Feb. 13 (UPI) — China sent 18 warplanes and four naval vessels into the waters and airspace around Taiwan, Taipei’s military said Monday, after the U.S. Navy and Marine Corps held joint exercises in the South China Sea over the weekend.
Eleven aircraft, including four Chengdu J-10 fighter planes, two Shenyang J-11 fighter jets and two Shenyang J-16 jet fighters, crossed the Taiwan Strait median line, Taiwan’s Ministry of Defense said Monday morning.
Taipei dispatched aircraft and naval vessels to respond and monitored the Chinese craft with land-based missile systems, the ministry said.
China considers the democratic island of 23 million a wayward province and has vowed to seize control of it by force if necessary. Taiwan has never been a part of the mainland People’s Republic of China, which was founded in 1949, and rejects Beijing’s sovereignty claims.

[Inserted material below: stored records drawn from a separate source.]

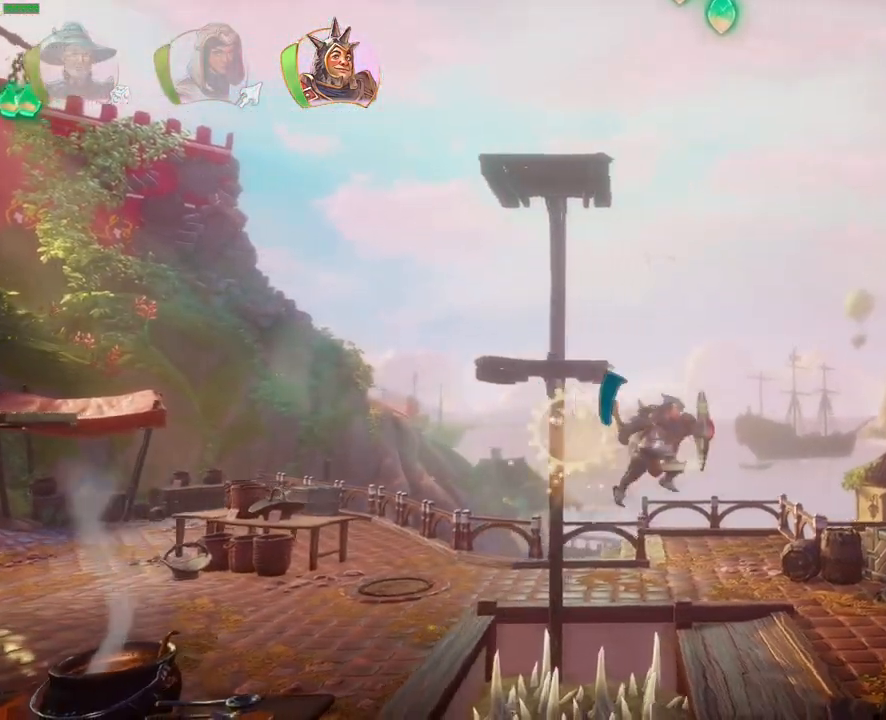
{"dt_ms": 500, "buttons": [], "left_stick": "up-right", "right_stick": "center", "button_events": [[400, "SQUARE", "down"], [500, "SQUARE", "up"]]}
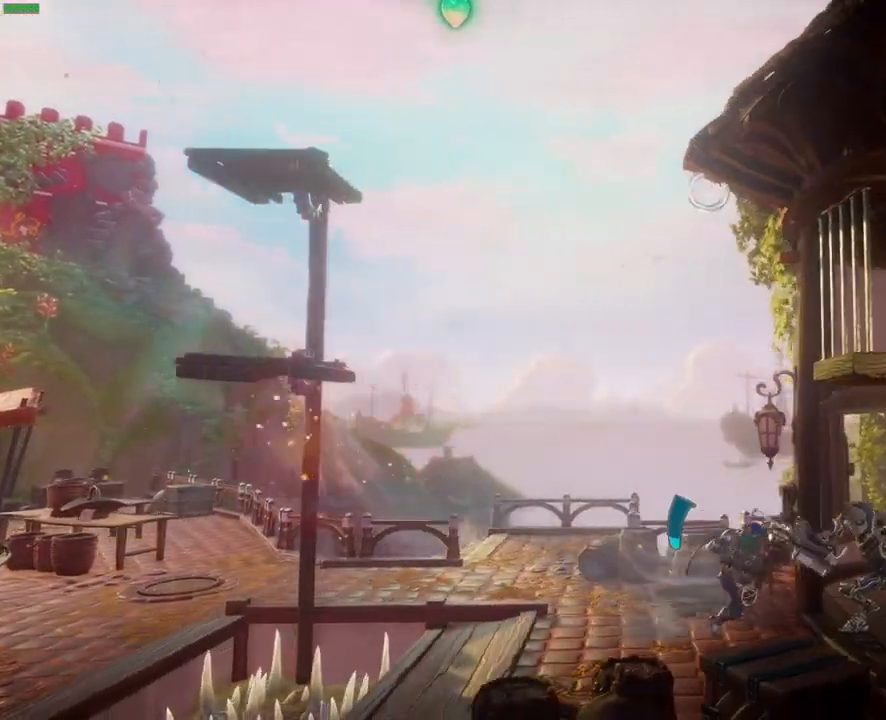
{"dt_ms": 500, "buttons": ["CROSS"], "left_stick": "up-right", "right_stick": "center", "button_events": [[50, "SQUARE", "down"], [150, "SQUARE", "up"], [200, "SQUARE", "down"], [283, "SQUARE", "up"], [467, "CROSS", "down"]]}
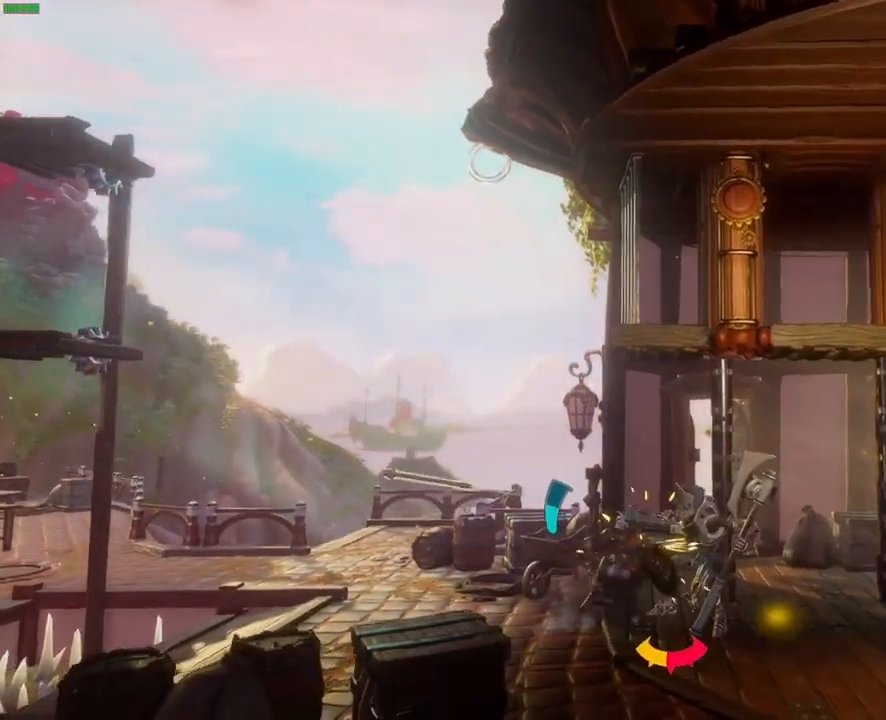
{"dt_ms": 500, "buttons": ["L1"], "left_stick": "up-right", "right_stick": "center", "button_events": [[250, "CROSS", "up"], [250, "L1", "down"], [300, "L1", "up"], [483, "L1", "down"]]}
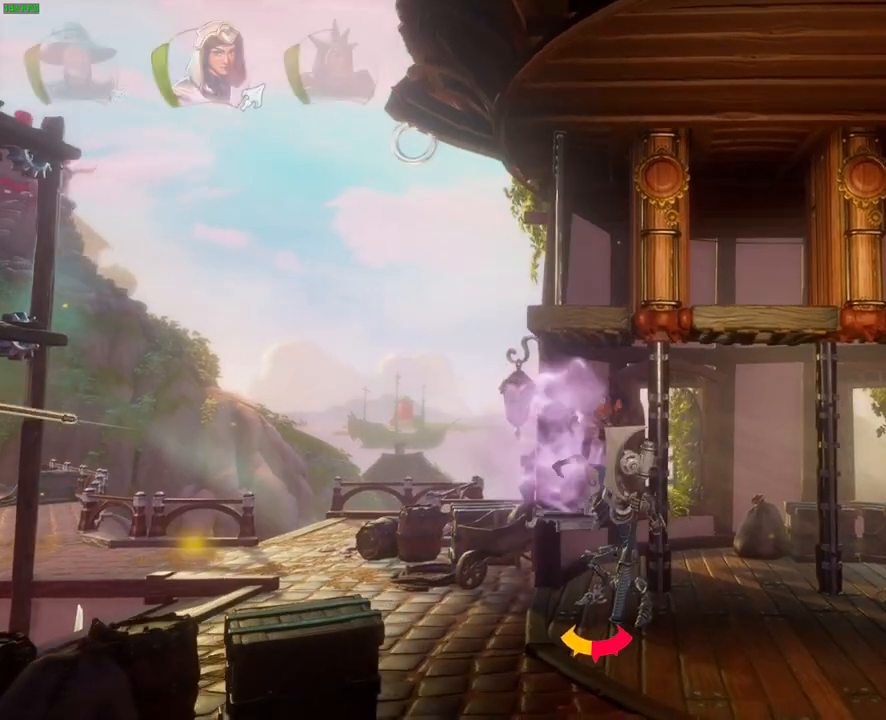
{"dt_ms": 500, "buttons": [], "left_stick": "up-right", "right_stick": "center", "button_events": [[83, "L1", "up"]]}
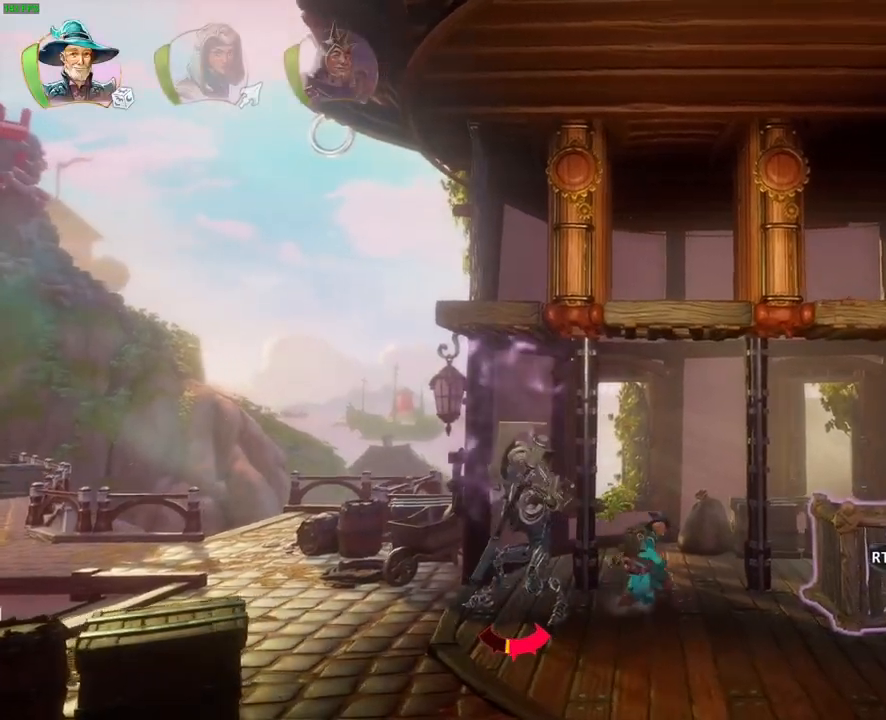
{"dt_ms": 1000, "buttons": ["R1"], "left_stick": "right", "right_stick": "center"}
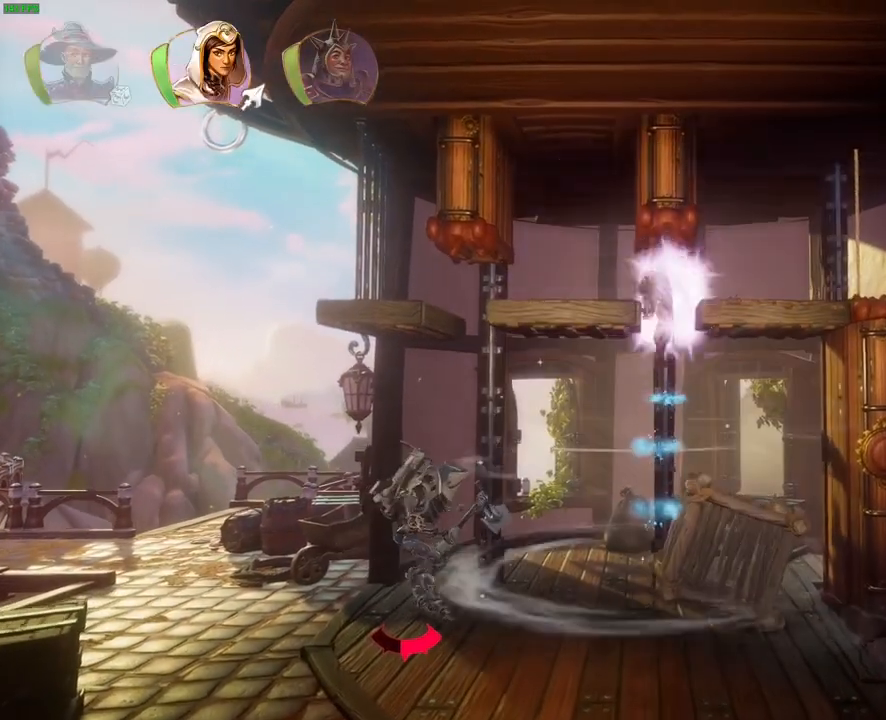
{"dt_ms": 500, "buttons": [], "left_stick": "right", "right_stick": "center", "button_events": [[17, "R1", "up"], [350, "R1", "down"], [433, "R1", "up"]]}
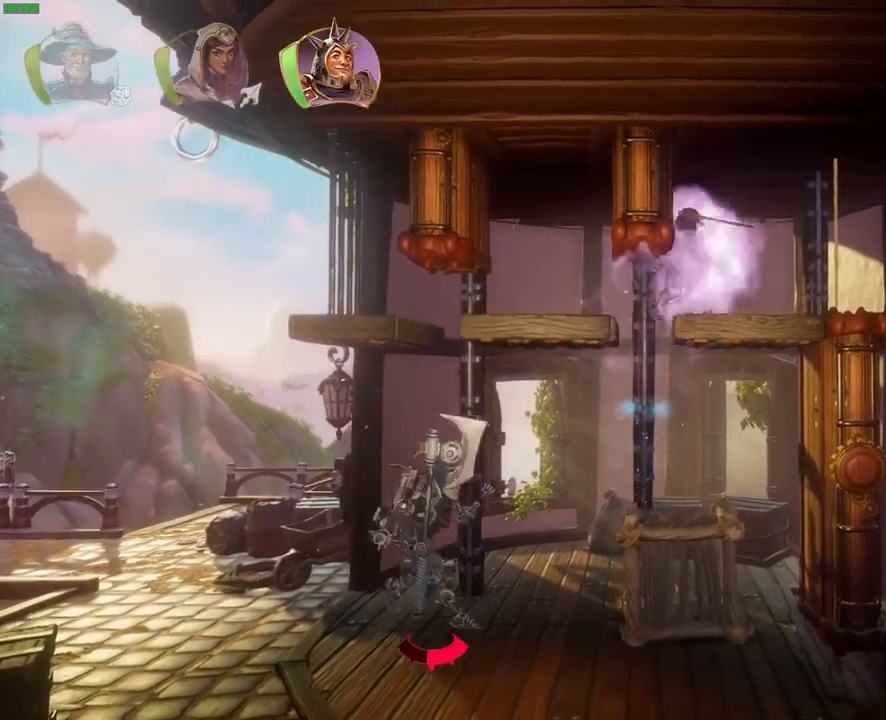
{"dt_ms": 500, "buttons": [], "left_stick": "center", "right_stick": "center"}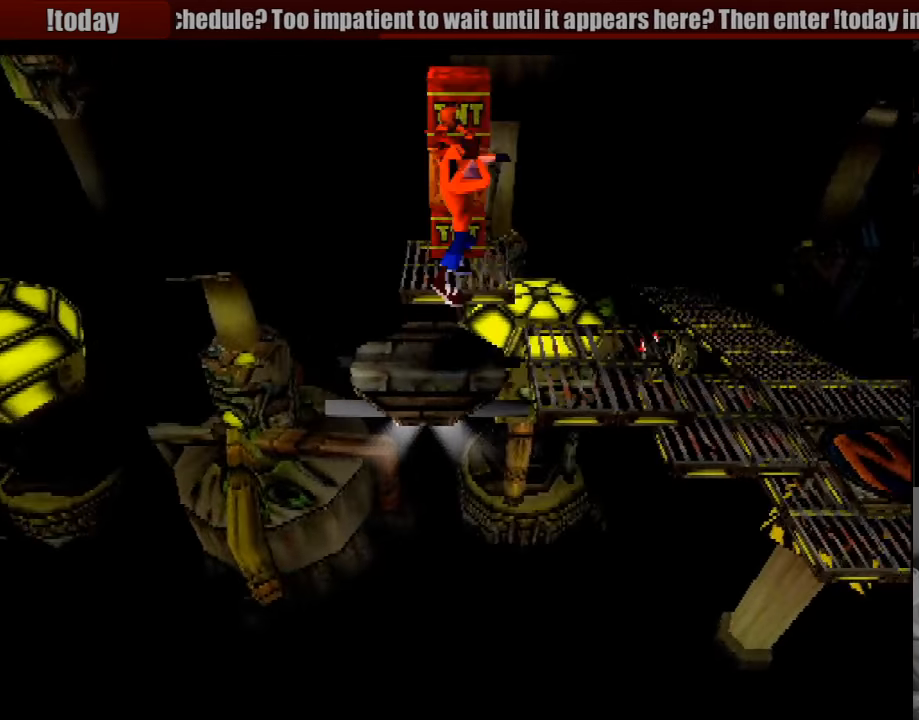
Gameplay with a controller (PlayStation layout); each line is a JSON object with the inputs held at the frame after it. "events" lists button and stick changes between this image and that frame as [ms after this image, input, new state], when the widget could be followed in between. Not read: L3 R3.
{"buttons": [], "events": [[100, "DPAD_RIGHT", "up"]]}
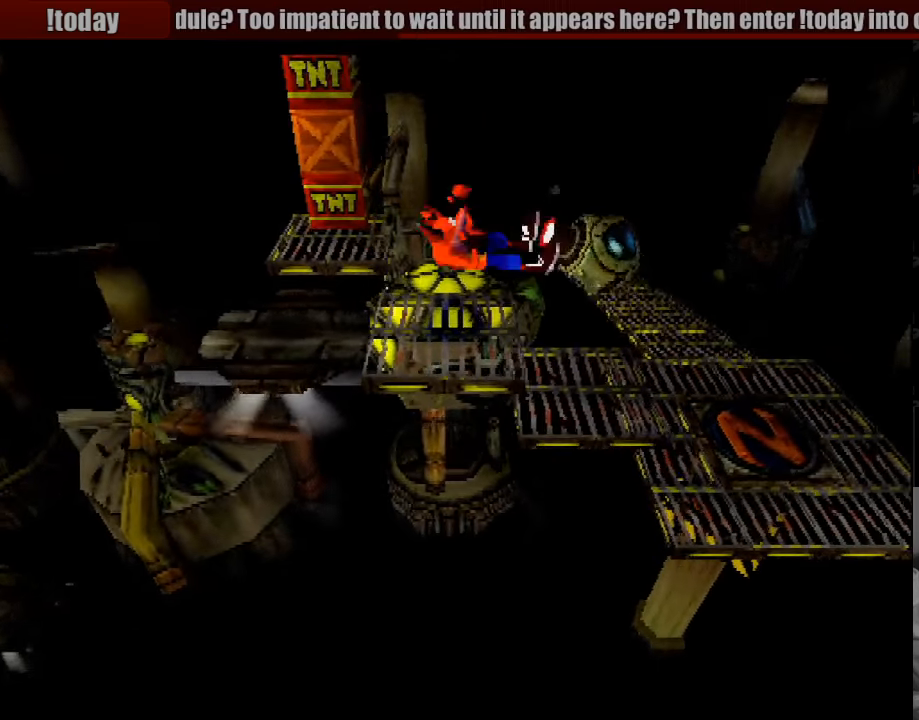
{"buttons": ["CROSS", "DPAD_RIGHT"], "events": [[333, "DPAD_RIGHT", "down"], [467, "CROSS", "down"]]}
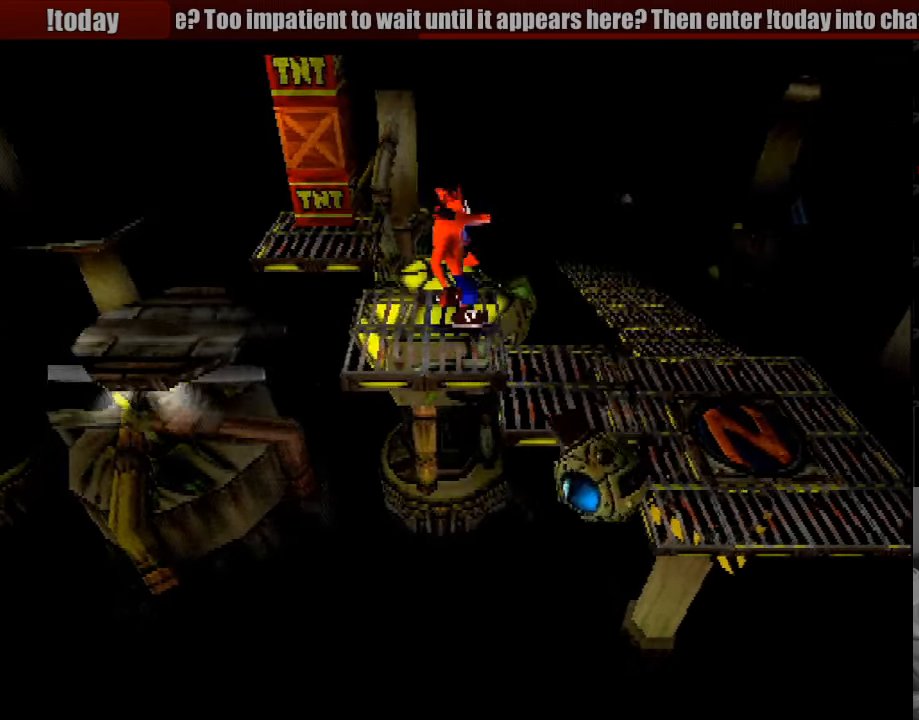
{"buttons": ["DPAD_RIGHT"], "events": [[100, "CROSS", "up"]]}
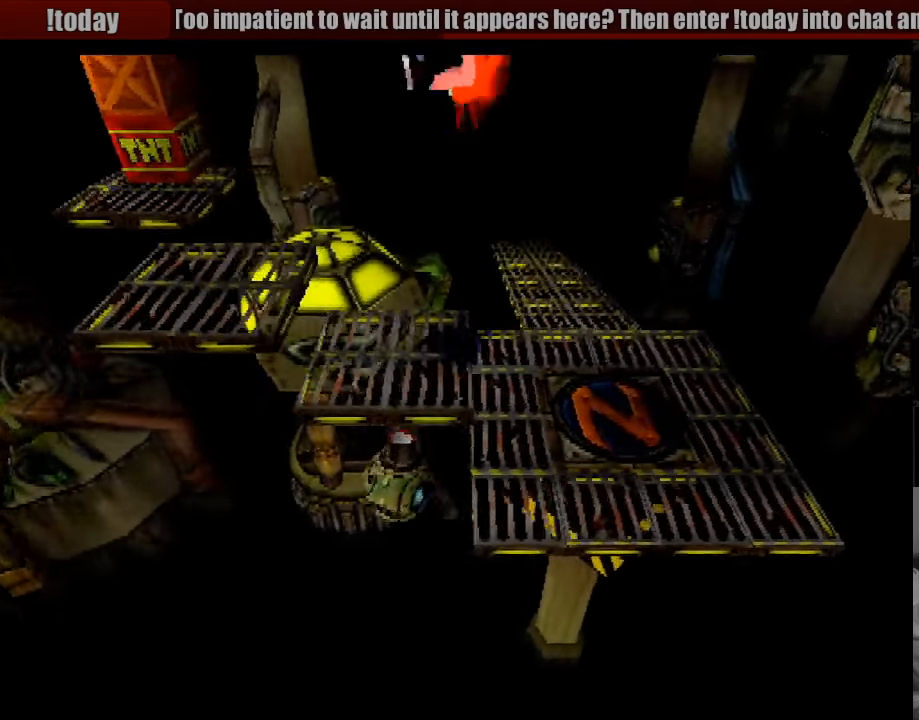
{"buttons": [], "events": [[200, "DPAD_RIGHT", "up"]]}
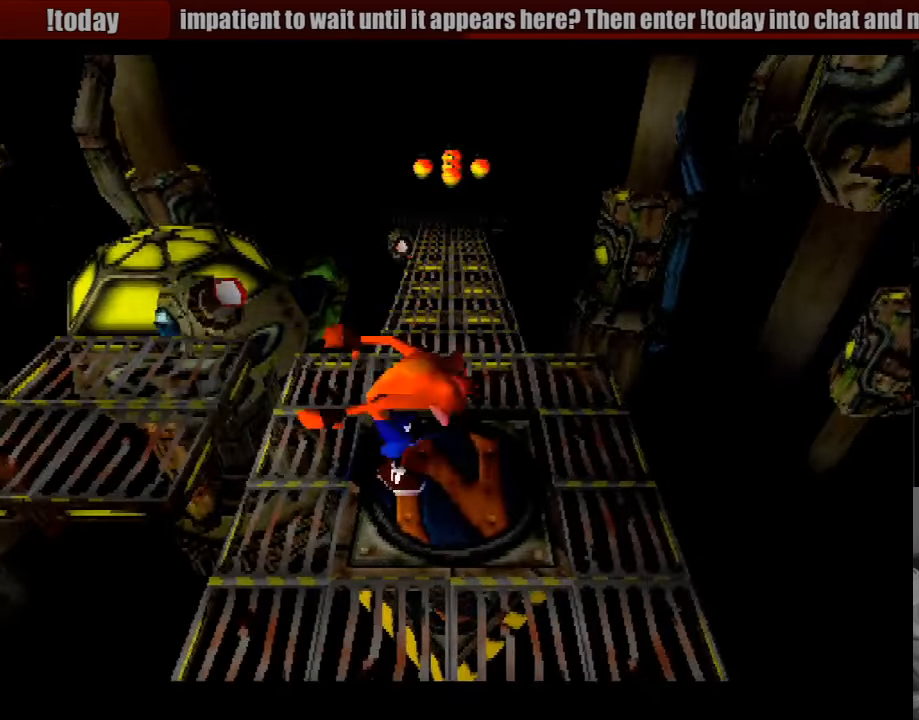
{"buttons": ["DPAD_UP"], "events": [[33, "DPAD_UP", "down"], [100, "DPAD_RIGHT", "down"], [233, "DPAD_RIGHT", "up"]]}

Incursions by Chinese aircraft and ships have become a commonplace occurrence in recent years, a tactic that Taiwan’s military calls “gray zone” warfare meant to strain the island’s defense capabilities and wear down its morale.
Taiwan has also been at the center of rising tensions between Beijing and Washington. A visit by then-U.S. Speaker of the House Nancy Pelosi to Taipei in August sparked outrage from China, which responded with its largest-ever war games around the island.
Washington has continued to sell weapons to Taipei and U.S. President Joe Biden has said on four occasions that the U.S. military would defend Taiwan against invasion attempts from China.
The latest Chinese incursions come after the U.S. Navy and Marines held joint drills in the nearby South China Sea over the weekend.
The USS Nimitz Carrier Strike Group and the 13th Marine Expeditionary Unit conducted “integrated expeditionary strike force operations,” the Navy said on Sunday.
The exercises “increase our ability to create theater-wide effects in support of a free and open Indo-Pacific,” Rear Adm. Christopher Sweeney said in a statement released by the U.S. 7th Fleet.
China claims sovereignty over almost the entire South China Sea, a contention that an international tribune in The Hague rejected in 2016.
In a move to counteract Beijing’s growing assertiveness in the region, Washington and Manila announced plans earlier this month to step up the U.S. military presence in the Philippines with access to four new locations.